Courts have agreed that sexual orientation and gender identity are aspects of sex discrimination for several reinforcing reasons. “First,” the 2nd Circuit explained in a ruling of the full court, “sexual orientation discrimination, such as suspending a lesbian employee for displaying a photo of her female spouse on her desk while not suspending a man for displaying a photo of his female spouse, ‘is sex discrimination because it necessarily entails treating an employee less favorably because of the employee’s sex.’ ”

“Second,” the 2nd Circuit held, “it is associational discrimination because an employee alleging discrimination on the basis of sexual orientation is alleging that his or her employer took his or her sex into account by treating him or her differently for associating with a person of the same sex. Lastly, sexual orientation discrimination necessarily involves discrimination based on gender stereotypes, most commonly heterosexually defined gender norms.”

These cases did not come out of the blue. For more than 40 years, courts have noted, “the Supreme Court has recognized that ‘employment decisions cannot be predicated on mere stereotyped impressions about the characteristics of males or females,’ because Title VII strikes “at the entire spectrum of disparate treatment of men and women resulting from sex stereotypes.’ This is true of stereotypes about both how the sexes are and how they should be.”

Prohibited stereotyping under the Civil Rights Act, the Supreme Court held 30 years ago in Price Waterhouse v. Hopkins, includes firing a woman because she dresses or acts “too masculine.” That 1989 ruling and subsequent cases have been accepted as the rule in workplaces across the nation. As the 7th Circuit recognized, perhaps “the ultimate case of failure to conform” to a sex stereotype is gay people’s attraction to an employer’s idea of “the wrong sex,” or a transgender person’s transitioning into his or her true gender identity. If an employer were to say, “I’ll hire Jews and I’ll hire Catholics, but I won’t hire converts,” would there be any doubt that is religious discrimination?

In a related case, conservative icon Justice Scalia wrote for a unanimous Supreme Court that “statutory prohibitions often go beyond the principal evil [Congress was considering at the time] to cover reasonably comparable evils, and it is ultimately the provisions of our laws rather than the principal concerns of our legislators by which we are governed.”

I rarely agreed with Justice Scalia, but when he was right, he was right. The text is clear. And majorities of the public in every state, and even a majority of self-identified Republicans, overwhelmingly favor protections against sexual orientation and gender identity discrimination in the workplace.

In 2015, building on the freedom-to-marry win, LGBT leaders called for work to combat discrimination on several tracks: passing legislation at the local, state, and federal levels; working with businesses and growing public support; pursuing federal litigation under existing law.

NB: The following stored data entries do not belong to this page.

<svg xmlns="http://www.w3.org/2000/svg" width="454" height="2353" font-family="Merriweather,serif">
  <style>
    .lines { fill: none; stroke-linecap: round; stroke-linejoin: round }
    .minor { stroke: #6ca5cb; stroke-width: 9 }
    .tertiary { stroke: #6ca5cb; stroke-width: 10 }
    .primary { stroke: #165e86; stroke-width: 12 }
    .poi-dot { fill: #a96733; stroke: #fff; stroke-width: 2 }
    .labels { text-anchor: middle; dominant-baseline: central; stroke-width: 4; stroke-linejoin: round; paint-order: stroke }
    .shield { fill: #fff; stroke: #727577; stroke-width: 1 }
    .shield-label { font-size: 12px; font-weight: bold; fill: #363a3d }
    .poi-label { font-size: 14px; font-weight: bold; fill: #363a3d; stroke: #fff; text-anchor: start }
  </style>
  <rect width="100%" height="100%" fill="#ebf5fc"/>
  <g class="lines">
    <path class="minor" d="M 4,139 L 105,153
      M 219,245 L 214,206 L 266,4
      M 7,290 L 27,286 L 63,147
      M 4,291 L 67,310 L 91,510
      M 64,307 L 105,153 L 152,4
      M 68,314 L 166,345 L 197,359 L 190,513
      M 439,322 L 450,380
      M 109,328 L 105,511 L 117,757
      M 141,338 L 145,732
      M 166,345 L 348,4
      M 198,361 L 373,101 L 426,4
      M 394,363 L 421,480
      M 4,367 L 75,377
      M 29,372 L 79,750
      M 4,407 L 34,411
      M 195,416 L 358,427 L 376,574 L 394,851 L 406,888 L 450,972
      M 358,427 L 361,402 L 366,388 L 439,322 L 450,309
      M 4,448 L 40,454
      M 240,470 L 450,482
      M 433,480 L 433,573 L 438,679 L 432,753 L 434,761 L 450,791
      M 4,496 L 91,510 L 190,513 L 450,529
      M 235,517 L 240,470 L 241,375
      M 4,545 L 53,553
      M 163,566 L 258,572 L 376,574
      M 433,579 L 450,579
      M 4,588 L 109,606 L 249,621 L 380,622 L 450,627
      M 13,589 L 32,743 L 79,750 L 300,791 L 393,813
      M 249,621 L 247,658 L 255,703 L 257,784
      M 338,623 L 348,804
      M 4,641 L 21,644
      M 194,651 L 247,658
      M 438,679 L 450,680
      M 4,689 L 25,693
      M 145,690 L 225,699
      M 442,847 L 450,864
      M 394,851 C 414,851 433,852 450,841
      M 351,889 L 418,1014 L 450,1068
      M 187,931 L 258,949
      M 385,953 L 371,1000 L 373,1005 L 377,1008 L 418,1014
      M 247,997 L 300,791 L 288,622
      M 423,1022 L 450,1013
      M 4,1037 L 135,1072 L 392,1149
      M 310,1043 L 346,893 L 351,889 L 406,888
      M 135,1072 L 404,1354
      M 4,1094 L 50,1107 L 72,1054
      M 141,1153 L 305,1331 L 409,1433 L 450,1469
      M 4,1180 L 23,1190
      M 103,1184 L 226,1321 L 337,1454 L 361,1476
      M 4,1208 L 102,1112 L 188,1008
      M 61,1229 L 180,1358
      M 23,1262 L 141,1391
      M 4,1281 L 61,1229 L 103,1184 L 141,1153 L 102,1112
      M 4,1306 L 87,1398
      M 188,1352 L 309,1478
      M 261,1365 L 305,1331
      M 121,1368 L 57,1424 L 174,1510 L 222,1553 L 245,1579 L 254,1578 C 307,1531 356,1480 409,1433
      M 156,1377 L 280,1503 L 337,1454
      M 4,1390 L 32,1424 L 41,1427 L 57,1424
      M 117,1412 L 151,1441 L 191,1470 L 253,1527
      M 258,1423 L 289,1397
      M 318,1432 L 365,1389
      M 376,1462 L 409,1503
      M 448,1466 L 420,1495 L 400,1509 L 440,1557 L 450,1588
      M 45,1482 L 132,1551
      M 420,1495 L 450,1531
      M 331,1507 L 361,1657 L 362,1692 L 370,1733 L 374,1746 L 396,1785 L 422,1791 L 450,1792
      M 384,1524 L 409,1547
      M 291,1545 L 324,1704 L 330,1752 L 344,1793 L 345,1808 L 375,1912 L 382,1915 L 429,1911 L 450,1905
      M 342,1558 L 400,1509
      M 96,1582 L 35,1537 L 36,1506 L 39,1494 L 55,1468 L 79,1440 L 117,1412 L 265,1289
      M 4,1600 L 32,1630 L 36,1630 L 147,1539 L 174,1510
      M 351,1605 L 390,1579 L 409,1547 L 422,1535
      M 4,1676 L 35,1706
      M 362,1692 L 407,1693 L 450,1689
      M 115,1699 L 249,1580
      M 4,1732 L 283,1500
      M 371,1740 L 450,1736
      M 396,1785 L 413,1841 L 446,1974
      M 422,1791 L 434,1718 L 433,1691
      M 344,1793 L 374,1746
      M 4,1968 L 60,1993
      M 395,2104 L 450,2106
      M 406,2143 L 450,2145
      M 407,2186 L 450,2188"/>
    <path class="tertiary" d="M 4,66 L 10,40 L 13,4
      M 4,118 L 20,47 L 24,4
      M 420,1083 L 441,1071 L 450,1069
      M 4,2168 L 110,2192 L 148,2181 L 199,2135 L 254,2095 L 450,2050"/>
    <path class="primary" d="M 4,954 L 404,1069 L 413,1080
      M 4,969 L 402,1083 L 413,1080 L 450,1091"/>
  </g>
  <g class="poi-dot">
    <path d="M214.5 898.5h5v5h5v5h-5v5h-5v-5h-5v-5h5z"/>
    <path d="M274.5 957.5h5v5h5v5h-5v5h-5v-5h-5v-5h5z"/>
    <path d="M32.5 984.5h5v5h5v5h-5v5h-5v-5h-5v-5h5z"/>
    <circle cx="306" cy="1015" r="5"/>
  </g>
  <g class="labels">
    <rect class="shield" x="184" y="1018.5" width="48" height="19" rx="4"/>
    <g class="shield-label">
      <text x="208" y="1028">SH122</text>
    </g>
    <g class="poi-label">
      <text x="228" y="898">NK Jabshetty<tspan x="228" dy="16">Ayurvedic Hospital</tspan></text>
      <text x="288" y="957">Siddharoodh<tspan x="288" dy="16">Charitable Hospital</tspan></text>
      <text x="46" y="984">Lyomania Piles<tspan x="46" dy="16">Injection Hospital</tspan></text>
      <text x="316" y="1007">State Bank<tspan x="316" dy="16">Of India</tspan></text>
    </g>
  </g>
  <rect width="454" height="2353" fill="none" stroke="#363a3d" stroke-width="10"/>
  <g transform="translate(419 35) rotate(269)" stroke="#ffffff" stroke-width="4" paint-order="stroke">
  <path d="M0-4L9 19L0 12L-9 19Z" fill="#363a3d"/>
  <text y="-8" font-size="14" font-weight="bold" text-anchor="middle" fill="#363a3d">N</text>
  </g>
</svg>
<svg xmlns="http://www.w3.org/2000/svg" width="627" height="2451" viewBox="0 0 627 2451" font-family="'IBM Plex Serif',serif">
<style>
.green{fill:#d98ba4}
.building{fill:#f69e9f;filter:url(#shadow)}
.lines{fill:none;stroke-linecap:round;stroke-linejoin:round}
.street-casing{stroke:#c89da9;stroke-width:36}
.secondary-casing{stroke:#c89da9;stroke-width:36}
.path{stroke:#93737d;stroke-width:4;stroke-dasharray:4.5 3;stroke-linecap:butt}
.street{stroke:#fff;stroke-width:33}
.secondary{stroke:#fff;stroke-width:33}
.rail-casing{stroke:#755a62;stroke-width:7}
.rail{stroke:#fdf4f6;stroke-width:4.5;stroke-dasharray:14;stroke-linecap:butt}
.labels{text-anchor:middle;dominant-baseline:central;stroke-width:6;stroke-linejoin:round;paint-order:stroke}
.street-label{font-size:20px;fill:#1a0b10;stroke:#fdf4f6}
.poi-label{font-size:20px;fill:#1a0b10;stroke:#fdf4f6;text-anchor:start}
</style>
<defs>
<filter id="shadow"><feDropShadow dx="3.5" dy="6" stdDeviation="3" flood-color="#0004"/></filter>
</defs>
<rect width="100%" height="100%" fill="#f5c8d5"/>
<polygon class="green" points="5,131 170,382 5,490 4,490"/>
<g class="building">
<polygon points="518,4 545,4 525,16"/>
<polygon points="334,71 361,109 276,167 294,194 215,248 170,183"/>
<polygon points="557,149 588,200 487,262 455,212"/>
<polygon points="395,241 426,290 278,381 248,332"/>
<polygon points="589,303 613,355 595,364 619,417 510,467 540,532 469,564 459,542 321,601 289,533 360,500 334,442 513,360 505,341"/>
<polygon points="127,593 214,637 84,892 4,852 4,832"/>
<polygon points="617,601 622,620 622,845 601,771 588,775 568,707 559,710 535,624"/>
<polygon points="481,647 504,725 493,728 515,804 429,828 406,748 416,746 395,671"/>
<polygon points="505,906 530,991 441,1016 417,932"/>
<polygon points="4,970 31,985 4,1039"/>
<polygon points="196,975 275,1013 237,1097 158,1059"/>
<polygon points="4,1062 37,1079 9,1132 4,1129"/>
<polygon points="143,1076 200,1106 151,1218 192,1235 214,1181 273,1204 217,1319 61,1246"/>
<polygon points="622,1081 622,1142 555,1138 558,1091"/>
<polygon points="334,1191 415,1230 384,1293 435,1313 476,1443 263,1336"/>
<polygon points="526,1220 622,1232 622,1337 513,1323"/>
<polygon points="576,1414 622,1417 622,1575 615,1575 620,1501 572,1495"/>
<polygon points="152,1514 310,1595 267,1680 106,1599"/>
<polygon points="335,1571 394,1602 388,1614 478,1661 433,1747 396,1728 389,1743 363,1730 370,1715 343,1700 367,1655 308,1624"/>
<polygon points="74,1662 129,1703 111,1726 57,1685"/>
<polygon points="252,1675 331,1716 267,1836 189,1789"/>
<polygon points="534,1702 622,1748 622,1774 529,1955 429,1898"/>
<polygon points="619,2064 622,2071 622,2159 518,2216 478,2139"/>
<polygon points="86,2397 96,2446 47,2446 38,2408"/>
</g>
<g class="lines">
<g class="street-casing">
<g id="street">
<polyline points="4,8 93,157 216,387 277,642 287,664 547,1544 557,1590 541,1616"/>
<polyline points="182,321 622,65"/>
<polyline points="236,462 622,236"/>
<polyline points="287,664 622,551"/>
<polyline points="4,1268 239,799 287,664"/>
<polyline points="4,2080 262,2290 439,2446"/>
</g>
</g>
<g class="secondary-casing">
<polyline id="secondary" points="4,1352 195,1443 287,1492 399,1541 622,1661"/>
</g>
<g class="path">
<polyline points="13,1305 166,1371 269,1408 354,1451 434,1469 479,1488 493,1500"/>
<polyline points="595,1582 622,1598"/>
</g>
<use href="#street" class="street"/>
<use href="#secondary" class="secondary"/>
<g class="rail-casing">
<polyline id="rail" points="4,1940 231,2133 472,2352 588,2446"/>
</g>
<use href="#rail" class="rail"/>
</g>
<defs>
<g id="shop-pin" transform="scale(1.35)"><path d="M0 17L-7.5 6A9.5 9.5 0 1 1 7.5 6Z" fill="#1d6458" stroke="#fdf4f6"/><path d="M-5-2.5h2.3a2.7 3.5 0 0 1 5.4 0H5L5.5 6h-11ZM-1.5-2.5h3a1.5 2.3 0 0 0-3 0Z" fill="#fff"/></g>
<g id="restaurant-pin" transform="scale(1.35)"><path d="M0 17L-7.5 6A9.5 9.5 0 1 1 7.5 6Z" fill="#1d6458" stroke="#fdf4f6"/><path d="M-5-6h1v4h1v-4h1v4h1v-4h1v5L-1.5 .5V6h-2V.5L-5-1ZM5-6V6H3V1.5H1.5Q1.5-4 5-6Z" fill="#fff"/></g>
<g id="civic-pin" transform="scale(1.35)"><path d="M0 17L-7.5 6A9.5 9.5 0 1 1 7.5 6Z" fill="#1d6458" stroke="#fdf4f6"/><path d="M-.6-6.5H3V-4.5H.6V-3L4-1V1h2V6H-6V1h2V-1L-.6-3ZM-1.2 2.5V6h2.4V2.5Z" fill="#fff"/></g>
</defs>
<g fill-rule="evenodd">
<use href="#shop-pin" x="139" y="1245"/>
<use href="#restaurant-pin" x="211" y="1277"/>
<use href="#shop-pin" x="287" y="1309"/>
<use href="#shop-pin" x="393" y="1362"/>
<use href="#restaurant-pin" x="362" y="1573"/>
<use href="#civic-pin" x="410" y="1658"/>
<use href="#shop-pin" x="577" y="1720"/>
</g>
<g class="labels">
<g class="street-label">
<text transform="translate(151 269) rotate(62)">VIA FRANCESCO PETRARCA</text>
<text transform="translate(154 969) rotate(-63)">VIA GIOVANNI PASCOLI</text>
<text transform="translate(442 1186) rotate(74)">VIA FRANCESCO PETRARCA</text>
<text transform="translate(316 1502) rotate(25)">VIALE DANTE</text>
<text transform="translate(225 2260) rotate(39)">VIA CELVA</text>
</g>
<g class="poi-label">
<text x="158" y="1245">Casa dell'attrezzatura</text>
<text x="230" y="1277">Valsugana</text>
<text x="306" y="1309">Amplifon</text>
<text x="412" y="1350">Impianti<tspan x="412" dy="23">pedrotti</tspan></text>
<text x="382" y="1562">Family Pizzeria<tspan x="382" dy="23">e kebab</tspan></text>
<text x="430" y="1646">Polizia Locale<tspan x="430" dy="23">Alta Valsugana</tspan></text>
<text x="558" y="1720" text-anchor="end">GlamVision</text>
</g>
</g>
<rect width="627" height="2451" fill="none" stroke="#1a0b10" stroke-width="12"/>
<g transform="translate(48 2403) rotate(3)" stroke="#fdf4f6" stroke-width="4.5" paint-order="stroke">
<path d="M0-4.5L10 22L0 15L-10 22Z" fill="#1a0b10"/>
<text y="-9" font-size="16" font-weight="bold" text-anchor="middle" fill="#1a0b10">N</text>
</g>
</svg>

Even winning in the Supreme Court under Title VII would not negate the need for additional legislation in Congress and the states, because work in multiple arenas, through multiple methodologies, builds understanding and support in people’s day-to-day lives, lays down building blocks of progress, and delivers protections that reach different people with different remedies.

While moving forward at the state and federal levels with explicit non-discrimination legislation — including H.R. 5, the Equality Act, recently passed by the House of Representatives and endorsed as good for business by the U.S. Chamber of Commerce, no less — we now look to the Supreme Court to hew decades of case law from numerous courts declaring that Title VII is, and must be enforced as, a “broad rule of workplace equality.” There should be no transgender exclusion or gay exception.

Evan Wolfson founded and led Freedom to Marry, the campaign to win marriage rights for same-sex couples, which culminated in victory at the Supreme Court in 2015. He teaches law and social change at Georgetown Law Center and at Yale University.